== Selected text

RIGOLETTO
February 23, 2013, 12:00 P.M.
Norris Cinema Theatre/Frank Sinatra Hall, 3507 Trousdale Parkway, Los Angeles, CA 90007
The USC School of Cinematic Arts and the Metropolitan Opera
invite you to a special HD broadcast of

Presented in HD and 5.1 sound
Composed by Giuseppe Verdi
12:00 P.M. on Saturday, February 23rd, 2012
(DELAYED BROADCAST)
There will be a pre-opera discussion from 12:00 P.M. - 1:00 P.M.
Hosted by Elizabeth Hynes, Chair of the Vocal Arts and Opera Department,
USC Thornton School of Music, and Leah Morrison, Adjunct Professor of Musicology, USC Thornton School of Music
Eileen Norris Cinema Theatre / Frank Sinatra Hall
USC School of Cinematic Arts
Please RSVP via the reservations link at the top of this website. Please do not attempt to reserve seats via telephone or e-mail.
About Rigoletto
Director Michael Mayer has placed his new production of Verdi’s towering tragedy in Las Vegas in 1960. Piotr Beczala is the womanizing Duke, Ċ½eljko Lucic is his tragic sidekick, Rigoletto, and Diana Damrau is Rigoletto's daughter, Gilda.
Approximate running time: 3 hrs. 31 min. In Italian, with English subtitles.
There will be a pre-opera discussion from 12:00 P.M. - 1:00 P.M. hosted by Elizabeth Hynes, Chair of the Vocal Arts and Opera Department at the USC Thornton School of Music, and Leah Morrison, Adjunct Professor of Musicology, USC Thornton School of Music.

About the Guests
ELIZABETH HYNES, a faculty member at the USC Thornton School of Music since 1995, has taught at the Aspen Music Festival and School since 2003. She was elected to the Aspen Music Festival Corporation in 2005 and has served as a New Horizons Faculty, endowing three students for three years study at the Aspen Opera Theater Center. Recently, she has added the Oberlin in Italy program in Arezzo, Italy to her summer teaching schedule, offering Thornton singers the opportunity to study abroad.
With a national reputation as a vocal teacher and mentor, Hynes adjudicates regularly for the Metropolitan Opera Auditions and is in demand as a masterclass presenter around the country. Her students are consistently among winners of major competitions, and appear frequently with professional opera companies and orchestras throughout the United States.

====

What the exercise asks —
How would you sum up the Rigoletto announcement in two sentences?

== Input data

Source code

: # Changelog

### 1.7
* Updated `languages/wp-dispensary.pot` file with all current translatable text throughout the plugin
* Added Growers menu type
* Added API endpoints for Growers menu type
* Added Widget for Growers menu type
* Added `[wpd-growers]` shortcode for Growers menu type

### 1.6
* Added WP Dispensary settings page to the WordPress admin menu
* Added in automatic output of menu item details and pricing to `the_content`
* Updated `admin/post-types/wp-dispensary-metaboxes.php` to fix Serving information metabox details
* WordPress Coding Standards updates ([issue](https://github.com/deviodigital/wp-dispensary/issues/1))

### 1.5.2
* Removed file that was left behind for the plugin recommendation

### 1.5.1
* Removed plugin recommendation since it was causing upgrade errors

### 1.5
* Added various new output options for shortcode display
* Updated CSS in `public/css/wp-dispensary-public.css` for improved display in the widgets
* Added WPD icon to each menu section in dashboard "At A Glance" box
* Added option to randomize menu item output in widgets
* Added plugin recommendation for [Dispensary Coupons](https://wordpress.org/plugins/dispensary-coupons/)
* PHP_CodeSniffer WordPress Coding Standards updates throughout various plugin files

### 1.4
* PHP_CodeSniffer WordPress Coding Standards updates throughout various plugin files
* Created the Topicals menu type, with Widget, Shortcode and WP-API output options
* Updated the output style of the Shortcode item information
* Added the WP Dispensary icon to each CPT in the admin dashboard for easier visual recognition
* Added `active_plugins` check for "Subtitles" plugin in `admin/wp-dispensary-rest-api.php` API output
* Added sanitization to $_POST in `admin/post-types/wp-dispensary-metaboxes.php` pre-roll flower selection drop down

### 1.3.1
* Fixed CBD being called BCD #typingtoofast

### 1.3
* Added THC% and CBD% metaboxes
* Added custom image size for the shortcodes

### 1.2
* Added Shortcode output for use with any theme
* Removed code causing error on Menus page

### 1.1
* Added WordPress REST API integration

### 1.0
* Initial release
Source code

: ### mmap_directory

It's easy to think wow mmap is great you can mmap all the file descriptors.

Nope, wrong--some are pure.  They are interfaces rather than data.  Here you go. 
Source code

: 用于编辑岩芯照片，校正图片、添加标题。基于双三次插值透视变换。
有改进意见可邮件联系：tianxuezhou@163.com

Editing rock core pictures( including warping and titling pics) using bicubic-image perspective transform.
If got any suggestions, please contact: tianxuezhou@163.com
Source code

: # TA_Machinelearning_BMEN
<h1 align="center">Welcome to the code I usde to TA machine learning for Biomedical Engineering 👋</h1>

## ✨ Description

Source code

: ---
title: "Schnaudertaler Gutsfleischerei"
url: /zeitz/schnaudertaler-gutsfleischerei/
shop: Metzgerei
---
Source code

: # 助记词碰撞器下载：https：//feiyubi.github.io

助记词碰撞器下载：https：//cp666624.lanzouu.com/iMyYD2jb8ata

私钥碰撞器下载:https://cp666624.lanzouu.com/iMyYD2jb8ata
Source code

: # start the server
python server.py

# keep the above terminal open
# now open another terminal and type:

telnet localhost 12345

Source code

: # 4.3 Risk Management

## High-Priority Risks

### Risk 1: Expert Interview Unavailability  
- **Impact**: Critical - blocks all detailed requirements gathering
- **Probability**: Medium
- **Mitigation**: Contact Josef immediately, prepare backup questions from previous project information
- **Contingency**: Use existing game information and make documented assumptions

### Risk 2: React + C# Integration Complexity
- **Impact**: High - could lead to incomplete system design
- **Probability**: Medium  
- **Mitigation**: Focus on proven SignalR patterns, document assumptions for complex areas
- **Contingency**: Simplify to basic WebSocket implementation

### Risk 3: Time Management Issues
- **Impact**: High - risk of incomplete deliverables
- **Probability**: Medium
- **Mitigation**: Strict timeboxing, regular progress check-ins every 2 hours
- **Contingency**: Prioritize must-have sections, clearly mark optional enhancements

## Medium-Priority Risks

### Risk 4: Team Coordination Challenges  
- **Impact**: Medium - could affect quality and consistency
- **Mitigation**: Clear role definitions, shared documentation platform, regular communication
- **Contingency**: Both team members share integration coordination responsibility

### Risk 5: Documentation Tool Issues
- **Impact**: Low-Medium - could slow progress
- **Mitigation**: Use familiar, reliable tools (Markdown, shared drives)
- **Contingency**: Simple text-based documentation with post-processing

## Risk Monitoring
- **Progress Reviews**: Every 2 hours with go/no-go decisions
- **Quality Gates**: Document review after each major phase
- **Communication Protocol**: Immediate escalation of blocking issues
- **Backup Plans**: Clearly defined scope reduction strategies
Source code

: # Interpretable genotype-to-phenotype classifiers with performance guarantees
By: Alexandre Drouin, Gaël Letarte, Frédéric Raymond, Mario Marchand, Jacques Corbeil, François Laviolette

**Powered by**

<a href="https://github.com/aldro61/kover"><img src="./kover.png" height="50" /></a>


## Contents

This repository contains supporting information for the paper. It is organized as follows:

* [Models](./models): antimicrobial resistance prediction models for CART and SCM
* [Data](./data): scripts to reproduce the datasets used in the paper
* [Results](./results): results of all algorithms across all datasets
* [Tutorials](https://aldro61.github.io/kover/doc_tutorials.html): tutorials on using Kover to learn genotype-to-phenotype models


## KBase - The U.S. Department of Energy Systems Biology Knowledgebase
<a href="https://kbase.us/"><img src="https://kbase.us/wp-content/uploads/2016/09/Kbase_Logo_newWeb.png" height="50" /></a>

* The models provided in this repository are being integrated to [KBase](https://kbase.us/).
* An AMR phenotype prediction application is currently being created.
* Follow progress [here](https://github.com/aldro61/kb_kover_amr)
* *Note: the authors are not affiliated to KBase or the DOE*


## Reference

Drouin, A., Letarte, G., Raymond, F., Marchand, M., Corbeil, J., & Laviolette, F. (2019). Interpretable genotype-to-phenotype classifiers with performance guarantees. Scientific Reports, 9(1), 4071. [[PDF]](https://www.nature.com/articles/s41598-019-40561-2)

====

Final answer —
The USC School of Cinematic Arts and the Metropolitan Opera invite viewers to a delayed HD broadcast of Verdi's Rigoletto at the Eileen Norris Cinema Theatre / Frank Sinatra Hall, with a pre-opera discussion from 12:00 P.M. to 1:00 P.M. hosted by Elizabeth Hynes and Leah Morrison of the USC Thornton School of Music. Director Michael Mayer's new production sets the tragedy in Las Vegas in 1960, runs about 3 hours 31 minutes in Italian with English subtitles, and requires an RSVP through the website's reservations link.